Tuesday, October 23, 2007

Turkey Teaches Israel a Lesson

There is a problem in world diplomacy which has ramifications for Israel.

One of the allies of the United States and other countries has been attacked over the years by an underground which has employed not only traditional national liberation tactics but also terror against civilians. This undergound is based just across the ally's border. This underground movement has centuries-long claims on portions of the ally's territory.

If you were thinking that perhaps this ally I have been describing is Israel - you're wrong.

I'm talking about Turkey and its Kurdish problem which of late has been an increasingly pressing issue.

Turkey has been suffering attacks, characterized by terror as well as traditional guerrilla tactics, from a Kurdish group making territorial demands for the establishment of their national homeland. Israel has been in a parallel situation for many decades.



The United States, Great Britain and many other countries have pressured Israel over the years to make concessions to the Arabs who term themselves "Palestinians", most notably territorial retreat. Indeed, since 1922, the pre-state Zionist Movement and later, the state of Israel, have consistently been forced to agree to a partition of its national homeland.

Turkey has not been similarly pressured.

Why can't Turkey be similarly pressured?

Is it because Israel's withdrawals have been an abject failure? If so, why must Israel continue to concede but Turkey not?

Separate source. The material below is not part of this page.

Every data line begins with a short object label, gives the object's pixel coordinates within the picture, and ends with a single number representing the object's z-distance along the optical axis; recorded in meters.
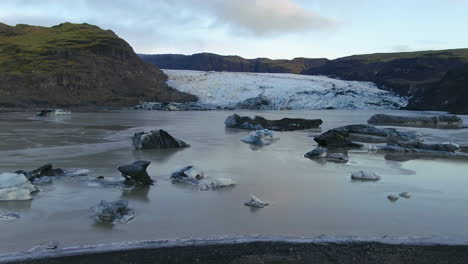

Israel, it appears, is always forced into the "territories for peace" paradigm. But not Turkey. Turkey is not being forced, gently or otherwise, to yield up portions of what it considers its territory to placate the pesh merga of the PKK, or the resistance fighters, operating out of the Qandil mountains on the border between Turkey and Iraq.



Indeed, the shoe is perhaps on the other foot in that Iraq is beginning to pressured to grant further autonomy to the mostly autonomous Kurdish region establsihed in 1991.

The so-called Palestine Authority has been semi-autonomous since 1993 and it also has been promoting terror attacks against of American ally - Israel. But Israel, unlike Turkey, is caught in the vise of "yield-surrender-withdraw". Specious historical, legal and religious claims of the Arabs are taken at face value but the Kurds are portrayed in the most negative light.

I myself have to real knowledge as regards the justice of the Kurdish cause (although Israel was a special supporter of the Kurds in the early 1960s on onwards). But, nevertheless, I think a lesson can be learned. Turkey is an ally not because it is the most democratic country in the Middle East nor the richest. But it is strategic. America needs its bases and especially its airfields. And it does not want Turkey to stage border-crossing raids into Iraq to root out the PKK.

And still, partition is not a threat to Turkey unlike how it hangs like a sword over Israel's vulnerable neck.

There's a lesson here. But who will learn?

1 comment:

Soccer Dad said...

NY Times editorial

See they wanted Ocalan to become a peacemaker just like Arafat!